While at that stage I was two years away from completing my PhD, I followed my hunch that this was a potential career for me and began the process of seeking to find employment as a patent attorney.
Over a period of many months, I sought to understand the role, what was needed, how one qualified, and the different firms that might be potential employers. I also recall askance looks from family, friends and fellow students when I said I was committing to still further university study (in IP law) following what by then had been 8 years of university life.
What I only realised in hindsight was that that the time spent understanding this potentially new career was really important, in some ways more important than the subject of my PhD. It demonstrated desire and a willingness to learn. What that effort also taught me was that one never can be ill prepared when dealing with the commercial world. Time and effort to prepare are always worthwhile. When considering potential new employees, an academic background might open a door, but other things are likely to see you invited through that door.
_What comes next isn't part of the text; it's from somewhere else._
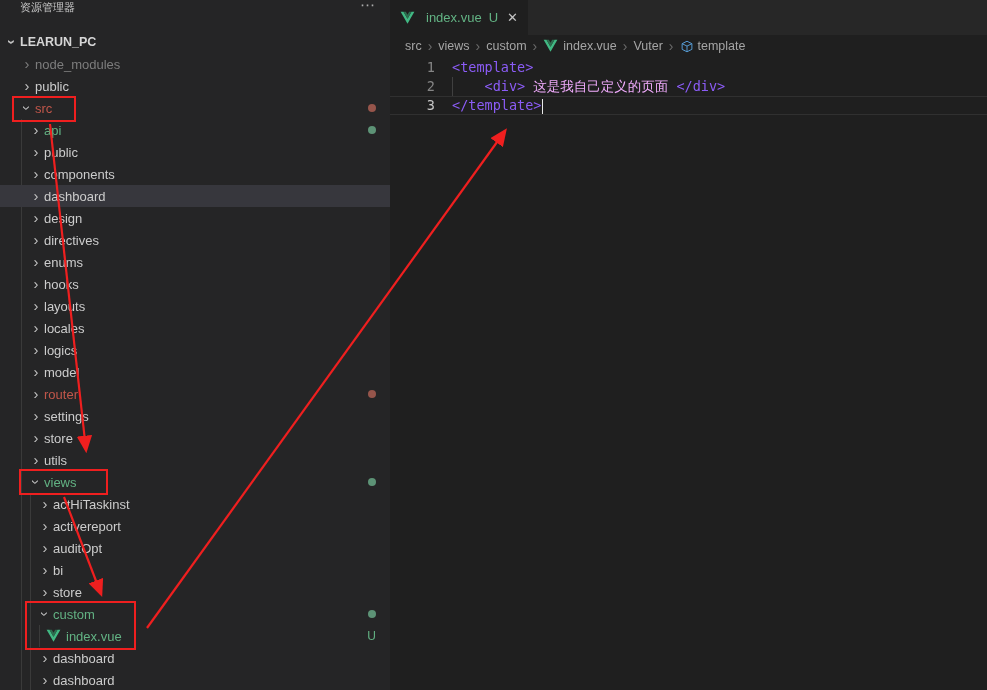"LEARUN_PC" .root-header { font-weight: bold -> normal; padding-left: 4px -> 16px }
I still remember the delight at being offered a job as a trainee patent attorney at FB Rice. 25 years on, it is easy to look back and know I made the right decision.
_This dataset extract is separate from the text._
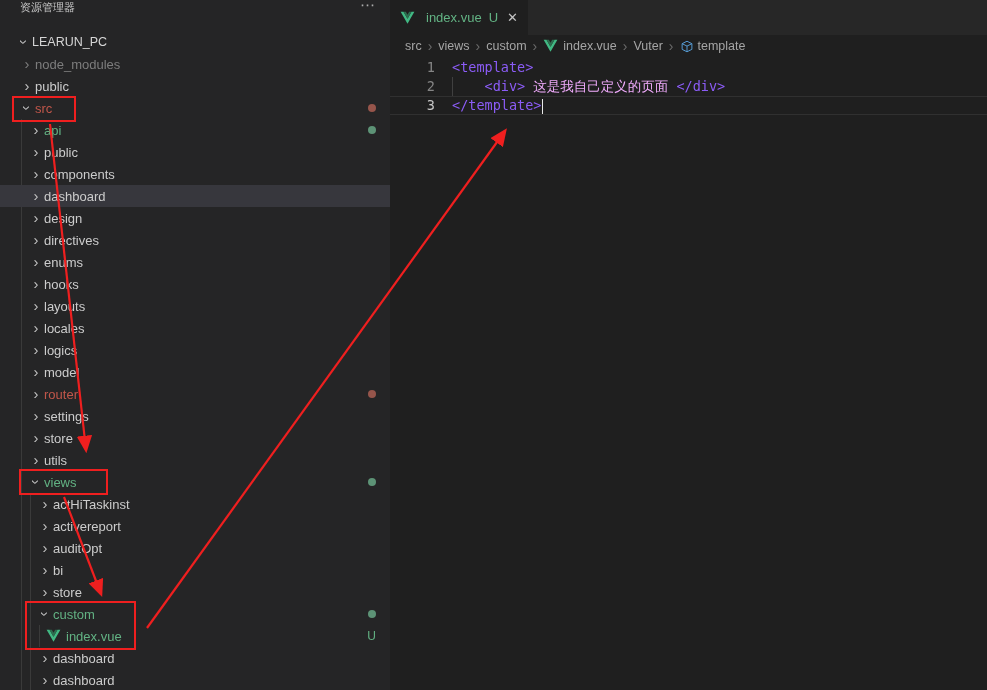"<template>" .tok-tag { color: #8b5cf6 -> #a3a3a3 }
In considering the transition from academia to industry, what I know I didn’t appreciate at that point was how many other skills I would need to develop if I was going to have a successful career. Like many scientists and engineers, for example, I needed to develop my abilities in human interaction. Don’t hide behind the stereotype of the nerdy scientist or awkward engineer (if that’s your rap) that has no social skills. Such skills can be learned. There are no “back room“ roles in industry any more. You have to be engaging, and willing and capable of engaging people in conversation (even those that don’t understand your science). So, develop those skills, and seek feedback on how you can improve. You’ll never regret it.
What else did I learn through in those early years?
You probably know more than you think you do, but you still have much to learn. Most people are prepared to help you and will be (sometimes incredibly) generous with their time. Don’t waste such opportunities and be thankful. Also, in 20 years, please remember that generosity and pass on your time to the next generation.
Also, people will be impressed that you have a PhD, for about 5 mins. After that, other aspects about you are way more important. For example, do you treat reports with respect? Do you follow up when you say you will? Are you prepared to muck in and work as part of a team to meet a deadline? Ultimately, how you act as a human being will be way more important than your PhD.
About the author:
Brett Lunn is Managing Partner of FB Rice, and one of Australia’s most experienced and pragmatic intellectual property (IP) specialists. Having moved largely to an advisory capacity in recent years, Brett specialises in providing strategic advice in the corporate sphere, advising a range of businesses from corporations and SMEs to start-ups and research institutions.